Sensing that Time’s stock was undervalued and its management in need of change, investment firm Jana Partners took a 5% stake in the company over the summer, prompting management to turn to Kindler and Morgan Stanley. 

In September, Time’s board replaced Joe Ripp as CEO with Rich Battista, elevating an executive who only had been with the company for about 18 months. Battista then replaced finance chief Jeff Bairstow, on the job for three years, with Time comptroller Sue D’Emic, and on Tuesday, he elevated the head of its digital sales group, Brad Elders, 49, to the position of chief revenue officer, taking over from Mark Ford, a 32-year company veteran.

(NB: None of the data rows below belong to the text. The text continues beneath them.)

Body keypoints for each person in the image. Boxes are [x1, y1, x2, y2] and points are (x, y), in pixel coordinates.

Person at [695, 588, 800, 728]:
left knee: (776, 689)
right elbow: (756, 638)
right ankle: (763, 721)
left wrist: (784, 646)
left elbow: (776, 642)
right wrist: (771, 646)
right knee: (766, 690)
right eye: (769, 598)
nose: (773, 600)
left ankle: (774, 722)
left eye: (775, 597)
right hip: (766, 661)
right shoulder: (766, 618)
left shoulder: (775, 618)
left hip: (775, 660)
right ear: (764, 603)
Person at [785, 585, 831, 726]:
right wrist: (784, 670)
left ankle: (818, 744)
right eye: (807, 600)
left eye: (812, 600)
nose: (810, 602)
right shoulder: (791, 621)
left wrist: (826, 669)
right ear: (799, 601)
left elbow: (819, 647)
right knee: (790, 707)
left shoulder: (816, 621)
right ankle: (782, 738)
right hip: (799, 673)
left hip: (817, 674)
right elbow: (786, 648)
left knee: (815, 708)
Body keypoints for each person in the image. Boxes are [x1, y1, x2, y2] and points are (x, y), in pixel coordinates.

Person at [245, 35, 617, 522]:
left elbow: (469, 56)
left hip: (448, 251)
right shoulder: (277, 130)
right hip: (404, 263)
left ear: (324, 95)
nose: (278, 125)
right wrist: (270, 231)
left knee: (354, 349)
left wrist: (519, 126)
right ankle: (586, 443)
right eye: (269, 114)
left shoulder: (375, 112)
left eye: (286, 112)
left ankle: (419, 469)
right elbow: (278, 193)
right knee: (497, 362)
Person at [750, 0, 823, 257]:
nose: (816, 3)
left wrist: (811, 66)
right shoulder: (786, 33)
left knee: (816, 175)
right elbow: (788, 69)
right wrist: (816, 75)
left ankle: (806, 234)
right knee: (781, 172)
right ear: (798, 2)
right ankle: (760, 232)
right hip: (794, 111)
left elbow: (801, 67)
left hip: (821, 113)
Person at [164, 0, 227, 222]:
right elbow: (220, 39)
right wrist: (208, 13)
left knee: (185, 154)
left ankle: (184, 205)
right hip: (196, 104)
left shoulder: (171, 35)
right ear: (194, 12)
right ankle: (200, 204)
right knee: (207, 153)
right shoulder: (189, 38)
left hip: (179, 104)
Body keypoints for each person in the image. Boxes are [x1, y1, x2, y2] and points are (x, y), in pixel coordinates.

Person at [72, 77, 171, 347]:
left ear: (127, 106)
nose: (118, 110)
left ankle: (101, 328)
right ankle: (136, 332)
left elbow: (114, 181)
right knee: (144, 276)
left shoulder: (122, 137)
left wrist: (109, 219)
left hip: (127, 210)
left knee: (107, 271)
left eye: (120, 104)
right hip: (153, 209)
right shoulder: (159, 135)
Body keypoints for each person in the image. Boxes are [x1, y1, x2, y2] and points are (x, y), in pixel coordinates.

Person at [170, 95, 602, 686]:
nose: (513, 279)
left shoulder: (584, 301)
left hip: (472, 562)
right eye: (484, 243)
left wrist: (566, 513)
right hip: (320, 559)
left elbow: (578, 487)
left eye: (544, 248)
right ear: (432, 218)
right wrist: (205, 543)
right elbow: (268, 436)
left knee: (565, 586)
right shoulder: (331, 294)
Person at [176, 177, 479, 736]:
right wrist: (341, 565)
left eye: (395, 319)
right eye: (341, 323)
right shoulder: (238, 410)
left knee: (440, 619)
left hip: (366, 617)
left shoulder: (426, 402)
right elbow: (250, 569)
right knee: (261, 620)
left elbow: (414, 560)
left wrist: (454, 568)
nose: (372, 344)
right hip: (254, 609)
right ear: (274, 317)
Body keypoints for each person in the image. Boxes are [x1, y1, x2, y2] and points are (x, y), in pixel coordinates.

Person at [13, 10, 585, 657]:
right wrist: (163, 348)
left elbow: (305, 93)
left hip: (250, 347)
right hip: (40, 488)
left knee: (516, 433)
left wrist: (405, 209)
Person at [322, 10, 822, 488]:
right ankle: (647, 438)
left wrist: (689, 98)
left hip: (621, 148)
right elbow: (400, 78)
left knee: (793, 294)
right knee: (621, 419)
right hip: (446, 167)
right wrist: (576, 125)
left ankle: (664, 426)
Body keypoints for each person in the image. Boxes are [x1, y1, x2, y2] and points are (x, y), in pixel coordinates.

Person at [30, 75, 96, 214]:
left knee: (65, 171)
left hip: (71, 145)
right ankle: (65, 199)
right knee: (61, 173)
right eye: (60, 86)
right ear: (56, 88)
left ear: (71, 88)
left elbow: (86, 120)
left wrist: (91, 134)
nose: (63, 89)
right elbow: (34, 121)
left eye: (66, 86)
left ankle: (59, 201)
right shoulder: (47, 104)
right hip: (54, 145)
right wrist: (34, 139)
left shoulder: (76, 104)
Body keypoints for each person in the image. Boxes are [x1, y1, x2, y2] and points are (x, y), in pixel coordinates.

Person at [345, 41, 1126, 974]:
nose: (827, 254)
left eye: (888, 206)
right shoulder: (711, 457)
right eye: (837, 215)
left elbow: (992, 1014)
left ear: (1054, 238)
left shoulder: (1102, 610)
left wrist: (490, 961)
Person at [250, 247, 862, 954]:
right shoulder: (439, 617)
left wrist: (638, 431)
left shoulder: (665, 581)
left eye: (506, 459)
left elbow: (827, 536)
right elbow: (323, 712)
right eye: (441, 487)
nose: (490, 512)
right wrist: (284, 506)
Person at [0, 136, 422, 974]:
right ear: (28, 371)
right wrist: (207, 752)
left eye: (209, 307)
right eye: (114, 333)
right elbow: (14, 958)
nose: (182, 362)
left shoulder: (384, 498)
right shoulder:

Time’s reorganization may be a last ditch-effort to turn the company around by leveraging its many brands on video platforms such as its newly launched free and ad-supported People Entertainment Network. Nonetheless, an investor group headed by Seagram’s heir Edgar Bronfman recently offered Time’s board an $18 per share buyout, according to a person familiar with the matter. The bid, which was rejected, was first reported by The Wall Street Journal.

If Time and Kindler are looking for a model for a sale of the company, they need look no further than AT&T’s pending acquisition of Time Warner. Just as Time Inc. merged with Warner Communications some 28 years ago to gain vertical scale, AT&T aims to do the same with Time Warner.